Page text:
## start

So this works on a new F31 virtual machine (running a fedora:31 systemd container as root). I get the same result as @Daniel Walsh - now to figure out why the upgraded system fails to launch this container.
@Daniel Walsh I know the cause: I must remove oci-systemd-hook oci-register-machine oci-umount During the upgrade from F30->F31 these packages were upgraded; the new F31 VM does not have these packages installed. These packages seem to interfere with the proper functioning of podman/conmon. For reference these packages had to be removed: oci-register-machine-0-11.git66fa845.fc31.x86_64 oci-systemd-hook-0.2.0-2.git05e6923.fc31.x86_64 oci-umount-2.5-3.gitc3cda1f.fc31.x86_64
(In reply to Daniel Walsh from comment #1) > Systemd guys, is there anything that could be done to make systemd on Centos > work on a cgroupv2 file system? cgroupv2 support was added in systemd-230. centos7 has systemd-219, so no support. What we do in systemd-nspawn is check the guest to guess if it supports cgroupsv2. If it has systemd >= 230, it does. See https://github.com/systemd/systemd/blob/master/src/nspawn/nspawn.c#L445-L480. If the guest has no support for v2, we try to mount v1. This is not very elegant, but we couldn't come up with an approach that would allow us to use cgroupv2, but not break old images.
@space88man I thought oci-register-machine-0-11.git66fa845.fc31.x86_64 was removed years ago. We no longer support it. oci-systemd-hook is not used by podman and would not be used by docker-ce or moby-engine. So it really serves no purpose. oci-umount is really only for use with devicemapper back end. But not sure why that would cause issues with cgroup v2? Are you sure you needed to remove it. Zbigniew Jędrzejewski-Szmek maybe we should do the same for podman.
@Daniel Walsh oci-umount / oci-register-machine are red herrings - they don't affect fedora:31 centos:8 containers. The blocker seems to be oci-systemd-hook: after reinstalling just that package I am seeing the stall in conmon as previously described. The problematic version is oci-systemd-hook-0.2.0-2.git05e6923.fc31.x86_64.rpm.
There was another bug related to Conmon hanging if an OCI hook exited non-0 - that could be what's going on here. I think it was resolved, but I forget which project the patch went into?
`conmon-2.0.1-1.fc31.x86_64` This appears to be the problem. Conmon 2.0.2 is released upstream with a fix. It's pending in Bodhi at https://bodhi.fedoraproject.org/updates/FEDORA-2019-6353777bbd Can you try the command: `podman --runtime /bin/false run --rm alpine true` If that fails, you have the same issue as the one I'm describing, and 2.0.2 will fix it once it makes it to stable.
@Matthew Heon: I can confirm that what I was seeing with oci-systemd-hook was in fact due to the conmon issue. Thanks.

## end

Collected data entries
## start

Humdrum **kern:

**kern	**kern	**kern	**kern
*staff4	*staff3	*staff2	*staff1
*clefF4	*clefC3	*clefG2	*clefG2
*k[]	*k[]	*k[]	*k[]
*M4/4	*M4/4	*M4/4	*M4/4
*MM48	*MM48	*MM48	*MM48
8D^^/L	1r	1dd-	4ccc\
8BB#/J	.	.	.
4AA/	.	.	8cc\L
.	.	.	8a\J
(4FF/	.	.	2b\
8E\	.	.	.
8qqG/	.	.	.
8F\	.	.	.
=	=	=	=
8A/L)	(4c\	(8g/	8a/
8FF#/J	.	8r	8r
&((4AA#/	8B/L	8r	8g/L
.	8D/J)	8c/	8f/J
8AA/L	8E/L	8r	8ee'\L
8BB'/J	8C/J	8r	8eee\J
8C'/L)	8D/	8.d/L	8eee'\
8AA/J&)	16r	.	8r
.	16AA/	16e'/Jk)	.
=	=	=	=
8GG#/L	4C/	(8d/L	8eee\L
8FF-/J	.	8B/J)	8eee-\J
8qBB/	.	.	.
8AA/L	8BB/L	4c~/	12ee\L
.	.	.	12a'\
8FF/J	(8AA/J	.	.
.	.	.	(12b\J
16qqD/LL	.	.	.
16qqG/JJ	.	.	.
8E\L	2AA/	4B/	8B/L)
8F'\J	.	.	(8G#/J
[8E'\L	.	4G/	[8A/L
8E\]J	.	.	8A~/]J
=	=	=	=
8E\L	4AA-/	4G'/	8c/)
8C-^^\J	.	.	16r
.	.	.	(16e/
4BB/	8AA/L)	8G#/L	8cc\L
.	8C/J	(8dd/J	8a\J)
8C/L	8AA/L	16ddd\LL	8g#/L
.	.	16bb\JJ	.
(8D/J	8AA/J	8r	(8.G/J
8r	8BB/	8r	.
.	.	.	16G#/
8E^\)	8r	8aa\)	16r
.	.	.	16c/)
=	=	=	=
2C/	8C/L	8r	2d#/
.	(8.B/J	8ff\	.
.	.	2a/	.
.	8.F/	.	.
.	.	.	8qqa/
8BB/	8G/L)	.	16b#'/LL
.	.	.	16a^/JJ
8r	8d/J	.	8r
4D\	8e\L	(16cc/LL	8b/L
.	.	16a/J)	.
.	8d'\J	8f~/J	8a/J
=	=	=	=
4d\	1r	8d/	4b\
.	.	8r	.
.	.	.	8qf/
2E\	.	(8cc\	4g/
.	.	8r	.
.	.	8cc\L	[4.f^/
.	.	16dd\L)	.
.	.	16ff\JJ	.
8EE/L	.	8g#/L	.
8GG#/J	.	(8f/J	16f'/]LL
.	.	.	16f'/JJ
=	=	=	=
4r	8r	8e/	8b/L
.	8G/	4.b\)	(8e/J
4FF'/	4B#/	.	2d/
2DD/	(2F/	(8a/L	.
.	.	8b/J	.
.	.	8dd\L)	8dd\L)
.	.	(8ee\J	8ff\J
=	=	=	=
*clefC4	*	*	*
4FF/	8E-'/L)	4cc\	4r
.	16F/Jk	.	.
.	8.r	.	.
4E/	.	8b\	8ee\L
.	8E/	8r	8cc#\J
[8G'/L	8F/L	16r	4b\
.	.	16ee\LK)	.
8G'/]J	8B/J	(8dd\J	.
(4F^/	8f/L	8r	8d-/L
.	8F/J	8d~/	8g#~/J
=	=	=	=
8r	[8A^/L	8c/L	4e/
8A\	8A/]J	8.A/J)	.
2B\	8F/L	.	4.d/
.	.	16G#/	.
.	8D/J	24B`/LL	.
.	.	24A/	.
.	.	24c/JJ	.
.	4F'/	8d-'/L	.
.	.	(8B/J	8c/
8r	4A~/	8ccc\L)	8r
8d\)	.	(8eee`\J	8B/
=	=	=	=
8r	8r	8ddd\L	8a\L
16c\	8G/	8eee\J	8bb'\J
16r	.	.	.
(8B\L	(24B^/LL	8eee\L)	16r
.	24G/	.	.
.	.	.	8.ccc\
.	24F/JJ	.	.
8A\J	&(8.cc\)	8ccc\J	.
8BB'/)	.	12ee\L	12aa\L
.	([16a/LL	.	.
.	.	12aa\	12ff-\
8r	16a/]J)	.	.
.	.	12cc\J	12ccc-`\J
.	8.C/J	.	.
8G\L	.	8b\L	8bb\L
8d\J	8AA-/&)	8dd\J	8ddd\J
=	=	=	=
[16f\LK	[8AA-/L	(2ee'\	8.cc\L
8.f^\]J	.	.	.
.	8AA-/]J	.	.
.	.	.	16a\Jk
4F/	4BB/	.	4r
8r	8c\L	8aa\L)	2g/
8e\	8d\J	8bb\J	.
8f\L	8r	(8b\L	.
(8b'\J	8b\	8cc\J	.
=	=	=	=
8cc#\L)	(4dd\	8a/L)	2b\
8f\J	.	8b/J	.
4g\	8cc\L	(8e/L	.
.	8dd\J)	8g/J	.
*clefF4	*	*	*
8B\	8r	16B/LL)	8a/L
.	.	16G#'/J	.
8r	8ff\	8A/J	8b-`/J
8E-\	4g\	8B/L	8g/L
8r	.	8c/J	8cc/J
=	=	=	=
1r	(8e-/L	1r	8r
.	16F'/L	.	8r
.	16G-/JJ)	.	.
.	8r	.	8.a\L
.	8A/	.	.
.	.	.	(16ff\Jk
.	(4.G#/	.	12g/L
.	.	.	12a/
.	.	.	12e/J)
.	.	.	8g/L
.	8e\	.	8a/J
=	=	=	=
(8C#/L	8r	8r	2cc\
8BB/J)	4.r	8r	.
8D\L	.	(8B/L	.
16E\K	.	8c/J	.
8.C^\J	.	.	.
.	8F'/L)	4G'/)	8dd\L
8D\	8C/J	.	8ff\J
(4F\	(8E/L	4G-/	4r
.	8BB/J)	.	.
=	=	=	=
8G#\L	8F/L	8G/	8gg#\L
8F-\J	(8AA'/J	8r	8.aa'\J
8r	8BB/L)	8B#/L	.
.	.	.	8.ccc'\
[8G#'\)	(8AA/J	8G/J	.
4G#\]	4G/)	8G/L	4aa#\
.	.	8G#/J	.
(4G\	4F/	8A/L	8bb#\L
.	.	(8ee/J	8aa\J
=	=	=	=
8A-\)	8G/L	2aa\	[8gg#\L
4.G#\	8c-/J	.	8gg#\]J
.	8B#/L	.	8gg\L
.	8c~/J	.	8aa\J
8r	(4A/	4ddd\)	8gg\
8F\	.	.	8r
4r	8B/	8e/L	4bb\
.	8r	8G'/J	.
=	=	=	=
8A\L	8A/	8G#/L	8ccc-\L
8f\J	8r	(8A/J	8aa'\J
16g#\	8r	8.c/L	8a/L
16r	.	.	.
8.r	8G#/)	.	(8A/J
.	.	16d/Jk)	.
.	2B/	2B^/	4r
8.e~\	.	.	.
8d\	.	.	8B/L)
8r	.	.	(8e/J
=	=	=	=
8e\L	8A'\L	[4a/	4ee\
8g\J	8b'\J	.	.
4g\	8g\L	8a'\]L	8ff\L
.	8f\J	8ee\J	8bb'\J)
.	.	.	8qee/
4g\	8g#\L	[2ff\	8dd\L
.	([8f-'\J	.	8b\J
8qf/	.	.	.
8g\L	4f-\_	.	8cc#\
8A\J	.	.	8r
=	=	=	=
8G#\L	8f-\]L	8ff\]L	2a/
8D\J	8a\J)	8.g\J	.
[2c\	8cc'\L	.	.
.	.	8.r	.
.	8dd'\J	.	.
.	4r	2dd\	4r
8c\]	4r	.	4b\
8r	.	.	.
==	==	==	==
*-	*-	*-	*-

## end

Your tasks:
- 1) In the podman bug thread, copy word for word the passage that begins with the words containing "There was another" and ends with "it to stable.".
- 2) Translate this sentence from the podman bug thread into Spanish: "These packages seem to interfere with the proper functioning of podman/conmon."

The results:
- 1)
There was another bug related to Conmon hanging if an OCI hook exited non-0 - that could be what's going on here. I think it was resolved, but I forget which project the patch went into?
`conmon-2.0.1-1.fc31.x86_64` This appears to be the problem. Conmon 2.0.2 is released upstream with a fix. It's pending in Bodhi at https://bodhi.fedoraproject.org/updates/FEDORA-2019-6353777bbd Can you try the command: `podman --runtime /bin/false run --rm alpine true` If that fails, you have the same issue as the one I'm describing, and 2.0.2 will fix it once it makes it to stable.

- 2) Estos paquetes parecen interferir con el funcionamiento correcto de podman/conmon.